Pea might be all but invisible to Maman, but Claude, a man who lives in the neighbourhood sees her and makes small efforts to make Pea's life a little bit better. He brings her cookies, builds her a "girl nest" and plays with her and Margot alongside his dog. But Claude has a past of his own that haunts him, and not everyone finds it appropriate for Claude to spend time with little girls.

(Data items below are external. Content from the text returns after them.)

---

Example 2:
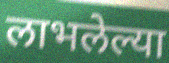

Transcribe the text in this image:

लाभलेल्या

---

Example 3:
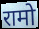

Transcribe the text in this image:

रामो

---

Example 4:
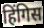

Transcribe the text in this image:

हिंगिस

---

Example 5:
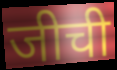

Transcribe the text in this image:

जीची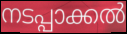
നടപ്പാക്കൽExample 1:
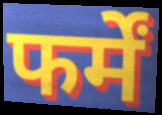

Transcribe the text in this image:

फर्में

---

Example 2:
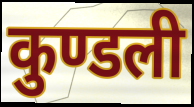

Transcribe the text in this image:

कुण्डली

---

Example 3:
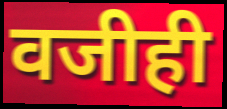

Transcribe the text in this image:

वजीही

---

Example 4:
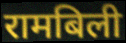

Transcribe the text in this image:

रामबिली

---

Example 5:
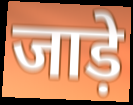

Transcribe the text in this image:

जाड़े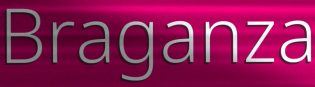
BraganzaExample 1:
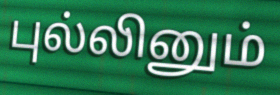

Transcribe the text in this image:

புல்லினும்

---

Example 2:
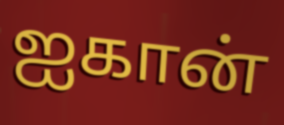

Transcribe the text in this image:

ஐகான்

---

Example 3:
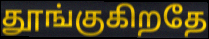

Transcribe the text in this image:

தூங்குகிறதே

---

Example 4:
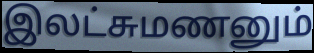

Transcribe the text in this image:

இலட்சுமணனும்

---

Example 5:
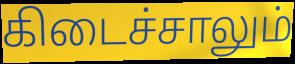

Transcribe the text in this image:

கிடைச்சாலும்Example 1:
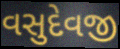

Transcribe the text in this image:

વસુદેવજી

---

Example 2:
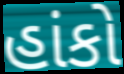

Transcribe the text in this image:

હાંકો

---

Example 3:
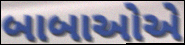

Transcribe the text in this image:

બાબાઓએ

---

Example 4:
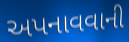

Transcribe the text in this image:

Using a child narrator reminds me of Emma Donoghue's Room which was also splendid. But Pea's narrative voice is just so beautiful and poetic, you want to read really slowly and savor the words. It is very hard to even try do this novel justice. It is pure and unadulterated beauty. You have to read it. Here are some quotes just to give you an idea:

Pea on missing hugs: "When Papa was at home things were still OK. He hugged Maman all the time and there were girl-shaped spaces in between their elbows and tummies that I could squeeze into and join in the cuddle."

Pea on Maman's fragile happiness: "I pass [the jam] over, carefully, frightened of breaking her smile."

Pea on blow kisses: "A blown kiss is not a proper kiss. Hugs and kisses should be hugs and kisses, not breaths of air. I am tired of breaths of air and not enough hugs and kisses."

Pea on Claude: "Before the doorbell rings I hear the footsteps, a broken heartbeat on the paving stones, and I know that Claude is here."

Pea is wiser than her years. Her narrative attests to an understanding way beyond words spoken. Between the two of them, Margot is the clever and the brave one, but when Pea is with her, she is also brave. Whenever Claude or anyone else is around, Margot fades into the background.

The novel deals with big themes of grief, love and death. It is so powerful to see these themes through a child's eyes, to try to make sense of all these complex emotions through the seeming simplicity of a child's brain. I think Pea truly has a message that adults can learn from, and every reader will take something different back from reading it.

The Night Rainbow is a breath of fresh air. The cover works perfectly with the book, and once I understood a bit more of what was going on, it made even more sense. I want to keep this book in my heart forever. Pea will certainly stay with me. I hope you take the time out to get to know her also.